## What to work on
Word for word, transcribe the data below from the line with "(fp_line (start 0.399 -10.201)" to the line with "(fp_line (start 0.701", keeping both of those lines.

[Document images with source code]

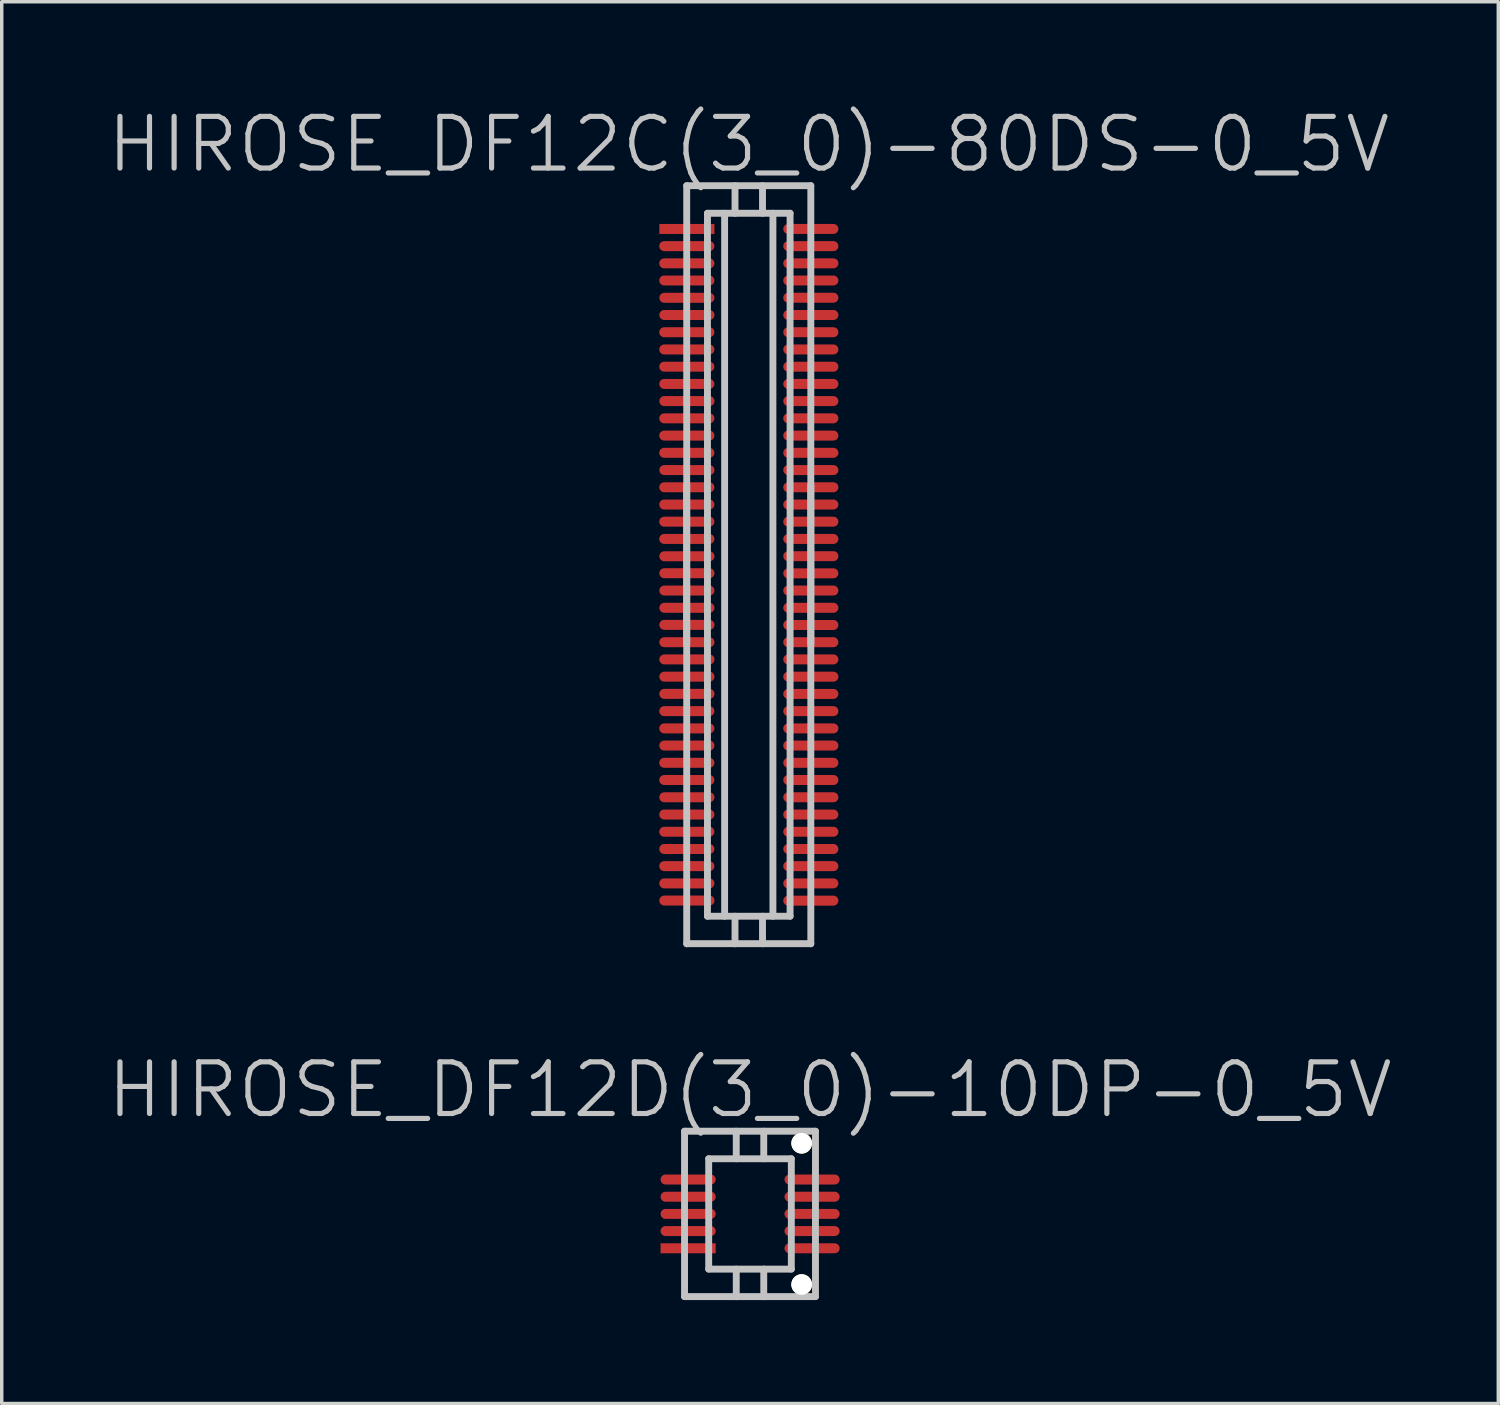
<source format=kicad_pcb>
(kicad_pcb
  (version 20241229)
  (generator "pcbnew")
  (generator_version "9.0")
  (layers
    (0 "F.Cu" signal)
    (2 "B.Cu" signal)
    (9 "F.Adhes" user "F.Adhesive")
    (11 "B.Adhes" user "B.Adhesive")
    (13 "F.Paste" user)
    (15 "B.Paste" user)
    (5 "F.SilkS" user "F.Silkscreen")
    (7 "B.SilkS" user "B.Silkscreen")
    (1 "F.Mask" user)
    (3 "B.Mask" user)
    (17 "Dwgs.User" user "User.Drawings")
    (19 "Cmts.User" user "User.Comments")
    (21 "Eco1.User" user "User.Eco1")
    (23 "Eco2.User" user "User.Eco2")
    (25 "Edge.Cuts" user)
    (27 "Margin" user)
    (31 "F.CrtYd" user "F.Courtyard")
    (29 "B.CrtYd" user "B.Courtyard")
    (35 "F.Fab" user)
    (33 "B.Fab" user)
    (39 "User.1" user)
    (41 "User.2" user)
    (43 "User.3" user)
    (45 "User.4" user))
  (footprint "HIROSE_DF12C(3_0)-80DS-0_5V"
    (layer "F.Cu")
    (at 18.682 13.341)
    (property "Reference" "HIROSE_DF12C(3_0)-80DS-0_5V" (at 0 -12.2 180) (layer "Dwgs.User") (effects (font (size 1.5 1.5) (thickness 0.15))))
    (attr smd)
    (fp_line (start -1.801 -11.001) (end 1.801 -11.001) (stroke (width 0.2) (type solid)) (layer "Dwgs.User"))
    (fp_line (start -1.801 2.301) (end -1.801 -2.301) (stroke (width 0.2) (type solid)) (layer "Dwgs.User"))
    (fp_line (start -1.801 11.001) (end -1.801 -11.001) (stroke (width 0.2) (type solid)) (layer "Dwgs.User"))
    (fp_line (start -1.199 -10.201) (end -1.199 10.201) (stroke (width 0.2) (type solid)) (layer "Dwgs.User"))
    (fp_line (start -1.199 -10.201) (end 1.199 -10.201) (stroke (width 0.2) (type solid)) (layer "Dwgs.User"))
    (fp_line (start -0.701 -10.201) (end -0.701 10.201) (stroke (width 0.2) (type solid)) (layer "Dwgs.User"))
    (fp_line (start -0.399 -10.201) (end -0.399 -11.001) (stroke (width 0.2) (type solid)) (layer "Dwgs.User"))
    (fp_line (start -0.399 11.001) (end -0.399 10.201) (stroke (width 0.2) (type solid)) (layer "Dwgs.User"))
    (fp_line (start 0.399 -10.201) (end 0.399 -11.001) (stroke (width 0.2) (type solid)) (layer "Dwgs.User"))
    (fp_line (start 0.399 10.201) (end 0.399 11.001) (stroke (width 0.2) (type solid)) (layer "Dwgs.User"))
    (fp_line (start 0.701 10.201) (end 0.701 -10.201) (stroke (width 0.2) (type solid)) (layer "Dwgs.User"))
    (fp_line (start 1.199 10.201) (end -1.199 10.201) (stroke (width 0.2) (type solid)) (layer "Dwgs.User"))
    (fp_line (start 1.199 10.201) (end 1.199 -10.201) (stroke (width 0.2) (type solid)) (layer "Dwgs.User"))
    (fp_line (start 1.801 -11.001) (end 1.801 11.001) (stroke (width 0.2) (type solid)) (layer "Dwgs.User"))
    (fp_line (start 1.801 -2.301) (end 1.801 2.301) (stroke (width 0.2) (type solid)) (layer "Dwgs.User"))
    (fp_line (start 1.801 10.998) (end -1.801 10.998) (stroke (width 0.2) (type solid)) (layer "Dwgs.User"))
    (pad "1" smd rect (at -1.796 -9.746 270) (size 0.29 1.6) (layers "F.Cu" "F.Mask" "F.Paste"))
    (pad "2" smd oval (at -1.798 -9.248 270) (size 0.29 1.6) (layers "F.Cu" "F.Mask" "F.Paste"))
    (pad "3" smd oval (at -1.798 -8.748 270) (size 0.29 1.6) (layers "F.Cu" "F.Mask" "F.Paste"))
    (pad "4" smd oval (at -1.798 -8.25 270) (size 0.29 1.6) (layers "F.Cu" "F.Mask" "F.Paste"))
    (pad "5" smd oval (at -1.796 -7.747 270) (size 0.29 1.6) (layers "F.Cu" "F.Mask" "F.Paste"))
    (pad "6" smd oval (at -1.796 -7.249 270) (size 0.29 1.6) (layers "F.Cu" "F.Mask" "F.Paste"))
    (pad "7" smd oval (at -1.798 -6.749 270) (size 0.29 1.6) (layers "F.Cu" "F.Mask" "F.Paste"))
    (pad "8" smd oval (at -1.798 -6.248 270) (size 0.29 1.6) (layers "F.Cu" "F.Mask" "F.Paste"))
    (pad "9" smd oval (at -1.798 -5.748 270) (size 0.29 1.6) (layers "F.Cu" "F.Mask" "F.Paste"))
    (pad "10" smd oval (at -1.798 -5.248 270) (size 0.29 1.6) (layers "F.Cu" "F.Mask" "F.Paste"))
    (pad "11" smd oval (at -1.796 -4.75 270) (size 0.29 1.6) (layers "F.Cu" "F.Mask" "F.Paste"))
    (pad "12" smd oval (at -1.798 -4.249 270) (size 0.29 1.6) (layers "F.Cu" "F.Mask" "F.Paste"))
    (pad "13" smd oval (at -1.798 -3.749 270) (size 0.29 1.6) (layers "F.Cu" "F.Mask" "F.Paste"))
    (pad "14" smd oval (at -1.798 -3.249 270) (size 0.29 1.6) (layers "F.Cu" "F.Mask" "F.Paste"))
    (pad "15" smd oval (at -1.796 -2.748 270) (size 0.29 1.6) (layers "F.Cu" "F.Mask" "F.Paste"))
    (pad "16" smd oval (at -1.798 -2.248 270) (size 0.29 1.6) (layers "F.Cu" "F.Mask" "F.Paste"))
    (pad "17" smd oval (at -1.798 -1.748 270) (size 0.29 1.6) (layers "F.Cu" "F.Mask" "F.Paste"))
    (pad "18" smd oval (at -1.798 -1.25 270) (size 0.29 1.6) (layers "F.Cu" "F.Mask" "F.Paste"))
    (pad "19" smd oval (at -1.798 -0.749 270) (size 0.29 1.6) (layers "F.Cu" "F.Mask" "F.Paste"))
    (pad "20" smd oval (at -1.796 -0.246 270) (size 0.29 1.6) (layers "F.Cu" "F.Mask" "F.Paste"))
    (pad "21" smd oval (at -1.796 0.246 270) (size 0.29 1.6) (layers "F.Cu" "F.Mask" "F.Paste"))
    (pad "22" smd oval (at -1.796 0.749 270) (size 0.29 1.6) (layers "F.Cu" "F.Mask" "F.Paste"))
    (pad "23" smd oval (at -1.796 1.25 270) (size 0.29 1.6) (layers "F.Cu" "F.Mask" "F.Paste"))
    (pad "24" smd oval (at -1.796 1.745 270) (size 0.29 1.6) (layers "F.Cu" "F.Mask" "F.Paste"))
    (pad "25" smd oval (at -1.796 2.248 270) (size 0.29 1.6) (layers "F.Cu" "F.Mask" "F.Paste"))
    (pad "26" smd oval (at -1.796 2.748 270) (size 0.29 1.6) (layers "F.Cu" "F.Mask" "F.Paste"))
    (pad "27" smd oval (at -1.796 3.249 270) (size 0.29 1.6) (layers "F.Cu" "F.Mask" "F.Paste"))
    (pad "28" smd oval (at -1.796 3.747 270) (size 0.29 1.6) (layers "F.Cu" "F.Mask" "F.Paste"))
    (pad "29" smd oval (at -1.798 4.249 270) (size 0.29 1.6) (layers "F.Cu" "F.Mask" "F.Paste"))
    (pad "30" smd oval (at -1.798 4.75 270) (size 0.29 1.6) (layers "F.Cu" "F.Mask" "F.Paste"))
    (pad "31" smd oval (at -1.798 5.248 270) (size 0.29 1.6) (layers "F.Cu" "F.Mask" "F.Paste"))
    (pad "32" smd oval (at -1.798 5.748 270) (size 0.29 1.6) (layers "F.Cu" "F.Mask" "F.Paste"))
    (pad "33" smd oval (at -1.798 6.248 270) (size 0.29 1.6) (layers "F.Cu" "F.Mask" "F.Paste"))
    (pad "34" smd oval (at -1.796 6.749 270) (size 0.29 1.6) (layers "F.Cu" "F.Mask" "F.Paste"))
    (pad "35" smd oval (at -1.798 7.249 270) (size 0.29 1.6) (layers "F.Cu" "F.Mask" "F.Paste"))
    (pad "36" smd oval (at -1.798 7.75 270) (size 0.29 1.6) (layers "F.Cu" "F.Mask" "F.Paste"))
    (pad "37" smd oval (at -1.798 8.25 270) (size 0.29 1.6) (layers "F.Cu" "F.Mask" "F.Paste"))
    (pad "38" smd oval (at -1.798 8.748 270) (size 0.29 1.6) (layers "F.Cu" "F.Mask" "F.Paste"))
    (pad "39" smd oval (at -1.798 9.248 270) (size 0.29 1.6) (layers "F.Cu" "F.Mask" "F.Paste"))
    (pad "40" smd oval (at -1.796 9.746 270) (size 0.29 1.6) (layers "F.Cu" "F.Mask" "F.Paste"))
    (pad "41" smd oval (at 1.801 9.749 270) (size 0.29 1.6) (layers "F.Cu" "F.Mask" "F.Paste"))
    (pad "42" smd oval (at 1.801 9.248 270) (size 0.29 1.6) (layers "F.Cu" "F.Mask" "F.Paste"))
    (pad "43" smd oval (at 1.801 8.748 270) (size 0.29 1.6) (layers "F.Cu" "F.Mask" "F.Paste"))
    (pad "44" smd oval (at 1.801 8.25 270) (size 0.29 1.6) (layers "F.Cu" "F.Mask" "F.Paste"))
    (pad "45" smd oval (at 1.801 7.75 270) (size 0.29 1.6) (layers "F.Cu" "F.Mask" "F.Paste"))
    (pad "46" smd oval (at 1.801 7.249 270) (size 0.29 1.6) (layers "F.Cu" "F.Mask" "F.Paste"))
    (pad "47" smd oval (at 1.801 6.749 270) (size 0.29 1.6) (layers "F.Cu" "F.Mask" "F.Paste"))
    (pad "48" smd oval (at 1.801 6.248 270) (size 0.29 1.6) (layers "F.Cu" "F.Mask" "F.Paste"))
    (pad "49" smd oval (at 1.801 5.748 270) (size 0.29 1.6) (layers "F.Cu" "F.Mask" "F.Paste"))
    (pad "50" smd oval (at 1.801 5.248 270) (size 0.29 1.6) (layers "F.Cu" "F.Mask" "F.Paste"))
    (pad "51" smd oval (at 1.801 4.75 270) (size 0.29 1.6) (layers "F.Cu" "F.Mask" "F.Paste"))
    (pad "52" smd oval (at 1.801 4.249 270) (size 0.29 1.6) (layers "F.Cu" "F.Mask" "F.Paste"))
    (pad "53" smd oval (at 1.801 3.749 270) (size 0.29 1.6) (layers "F.Cu" "F.Mask" "F.Paste"))
    (pad "54" smd oval (at 1.801 3.249 270) (size 0.29 1.6) (layers "F.Cu" "F.Mask" "F.Paste"))
    (pad "55" smd oval (at 1.801 2.748 270) (size 0.29 1.6) (layers "F.Cu" "F.Mask" "F.Paste"))
    (pad "56" smd oval (at 1.801 2.248 270) (size 0.29 1.6) (layers "F.Cu" "F.Mask" "F.Paste"))
    (pad "57" smd oval (at 1.801 1.748 270) (size 0.29 1.6) (layers "F.Cu" "F.Mask" "F.Paste"))
    (pad "58" smd oval (at 1.801 1.25 270) (size 0.29 1.6) (layers "F.Cu" "F.Mask" "F.Paste"))
    (pad "59" smd oval (at 1.801 0.749 270) (size 0.29 1.6) (layers "F.Cu" "F.Mask" "F.Paste"))
    (pad "60" smd oval (at 1.801 0.249 270) (size 0.29 1.6) (layers "F.Cu" "F.Mask" "F.Paste"))
    (pad "61" smd oval (at 1.801 -0.249 270) (size 0.29 1.6) (layers "F.Cu" "F.Mask" "F.Paste"))
    (pad "62" smd oval (at 1.801 -0.749 270) (size 0.29 1.6) (layers "F.Cu" "F.Mask" "F.Paste"))
    (pad "63" smd oval (at 1.801 -1.25 270) (size 0.29 1.6) (layers "F.Cu" "F.Mask" "F.Paste"))
    (pad "64" smd oval (at 1.801 -1.748 270) (size 0.29 1.6) (layers "F.Cu" "F.Mask" "F.Paste"))
    (pad "65" smd oval (at 1.801 -2.248 270) (size 0.29 1.6) (layers "F.Cu" "F.Mask" "F.Paste"))
    (pad "66" smd oval (at 1.801 -2.748 270) (size 0.29 1.6) (layers "F.Cu" "F.Mask" "F.Paste"))
    (pad "67" smd oval (at 1.801 -3.249 270) (size 0.29 1.6) (layers "F.Cu" "F.Mask" "F.Paste"))
    (pad "68" smd oval (at 1.801 -3.749 270) (size 0.29 1.6) (layers "F.Cu" "F.Mask" "F.Paste"))
    (pad "69" smd oval (at 1.801 -4.249 270) (size 0.29 1.6) (layers "F.Cu" "F.Mask" "F.Paste"))
    (pad "70" smd oval (at 1.801 -4.75 270) (size 0.29 1.6) (layers "F.Cu" "F.Mask" "F.Paste"))
    (pad "71" smd oval (at 1.801 -5.248 270) (size 0.29 1.6) (layers "F.Cu" "F.Mask" "F.Paste"))
    (pad "72" smd oval (at 1.801 -5.748 270) (size 0.29 1.6) (layers "F.Cu" "F.Mask" "F.Paste"))
    (pad "73" smd oval (at 1.801 -6.248 270) (size 0.29 1.6) (layers "F.Cu" "F.Mask" "F.Paste"))
    (pad "74" smd oval (at 1.801 -6.749 270) (size 0.29 1.6) (layers "F.Cu" "F.Mask" "F.Paste"))
    (pad "75" smd oval (at 1.801 -7.249 270) (size 0.29 1.6) (layers "F.Cu" "F.Mask" "F.Paste"))
    (pad "76" smd oval (at 1.801 -7.75 270) (size 0.29 1.6) (layers "F.Cu" "F.Mask" "F.Paste"))
    (pad "77" smd oval (at 1.801 -8.25 270) (size 0.29 1.6) (layers "F.Cu" "F.Mask" "F.Paste"))
    (pad "78" smd oval (at 1.801 -8.748 270) (size 0.29 1.6) (layers "F.Cu" "F.Mask" "F.Paste"))
    (pad "79" smd oval (at 1.801 -9.248 270) (size 0.29 1.6) (layers "F.Cu" "F.Mask" "F.Paste"))
    (pad "80" smd oval (at 1.801 -9.746 270) (size 0.29 1.6) (layers "F.Cu" "F.Mask" "F.Paste")))
  (footprint "HIROSE_DF12D(3_0)-10DP-0_5V"
    (layer "F.Cu")
    (at 18.718 32.182)
    (property "Reference" "HIROSE_DF12D(3_0)-10DP-0_5V" (at 0 -3.6 180) (layer "Dwgs.User") (effects (font (size 1.5 1.5) (thickness 0.15))))
    (attr smd)
    (fp_line (start -1.9 2.4) (end -1.9 -2.4) (stroke (width 0.2) (type solid)) (layer "Dwgs.User"))
    (fp_line (start -1.9 2.4) (end 1.9 2.4) (stroke (width 0.2) (type solid)) (layer "Dwgs.User"))
    (fp_line (start -1.199 -1.6) (end -1.199 1.6) (stroke (width 0.2) (type solid)) (layer "Dwgs.User"))
    (fp_line (start -1.199 -1.6) (end 1.199 -1.6) (stroke (width 0.2) (type solid)) (layer "Dwgs.User"))
    (fp_line (start -0.399 -1.6) (end -0.399 -2.4) (stroke (width 0.2) (type solid)) (layer "Dwgs.User"))
    (fp_line (start -0.399 2.403) (end -0.399 1.603) (stroke (width 0.2) (type solid)) (layer "Dwgs.User"))
    (fp_line (start 0.399 -1.6) (end 0.399 -2.4) (stroke (width 0.2) (type solid)) (layer "Dwgs.User"))
    (fp_line (start 0.399 1.603) (end 0.399 2.403) (stroke (width 0.2) (type solid)) (layer "Dwgs.User"))
    (fp_line (start 1.199 1.6) (end 1.199 -1.6) (stroke (width 0.2) (type solid)) (layer "Dwgs.User"))
    (fp_line (start 1.199 1.603) (end -1.199 1.603) (stroke (width 0.2) (type solid)) (layer "Dwgs.User"))
    (fp_line (start 1.9 -2.4) (end -1.9 -2.4) (stroke (width 0.2) (type solid)) (layer "Dwgs.User"))
    (fp_line (start 1.9 -2.4) (end 1.9 2.4) (stroke (width 0.2) (type solid)) (layer "Dwgs.User"))
    (pad "" np_thru_hole circle (at 1.499 -2.05 270) (size 0.6 0.6) (drill 0.6) (layers "*.Cu" "*.Mask" "F.SilkS"))
    (pad "" np_thru_hole circle (at 1.499 2.05 270) (size 0.6 0.6) (drill 0.6) (layers "*.Cu" "*.Mask" "F.SilkS"))
    (pad "1" smd rect (at -1.796 0.998 270) (size 0.29 1.6) (layers "F.Cu" "F.Mask" "F.Paste"))
    (pad "2" smd oval (at -1.796 0.498 270) (size 0.29 1.6) (layers "F.Cu" "F.Mask" "F.Paste"))
    (pad "3" smd oval (at -1.796 0 270) (size 0.29 1.6) (layers "F.Cu" "F.Mask" "F.Paste"))
    (pad "4" smd oval (at -1.796 -0.498 270) (size 0.29 1.6) (layers "F.Cu" "F.Mask" "F.Paste"))
    (pad "5" smd oval (at -1.796 -0.998 270) (size 0.29 1.6) (layers "F.Cu" "F.Mask" "F.Paste"))
    (pad "6" smd oval (at 1.801 -0.998 270) (size 0.29 1.6) (layers "F.Cu" "F.Mask" "F.Paste"))
    (pad "7" smd oval (at 1.801 -0.498 270) (size 0.29 1.6) (layers "F.Cu" "F.Mask" "F.Paste"))
    (pad "8" smd oval (at 1.801 0 270) (size 0.29 1.6) (layers "F.Cu" "F.Mask" "F.Paste"))
    (pad "9" smd oval (at 1.801 0.498 270) (size 0.29 1.6) (layers "F.Cu" "F.Mask" "F.Paste"))
    (pad "10" smd oval (at 1.801 0.998 270) (size 0.29 1.6) (layers "F.Cu" "F.Mask" "F.Paste")))
  (gr_rect
    (start -3 -3)
    (end 40.436 37.685)
    (stroke (width 0.1) (type default))
    (fill no)
    (layer "Edge.Cuts")))
</source>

## Worked solution
    (fp_line (start 0.399 -10.201) (end 0.399 -11.001) (stroke (width 0.2) (type solid)) (layer "Dwgs.User"))
    (fp_line (start 0.399 10.201) (end 0.399 11.001) (stroke (width 0.2) (type solid)) (layer "Dwgs.User"))
    (fp_line (start 0.701 10.201) (end 0.701 -10.201) (stroke (width 0.2) (type solid)) (layer "Dwgs.User"))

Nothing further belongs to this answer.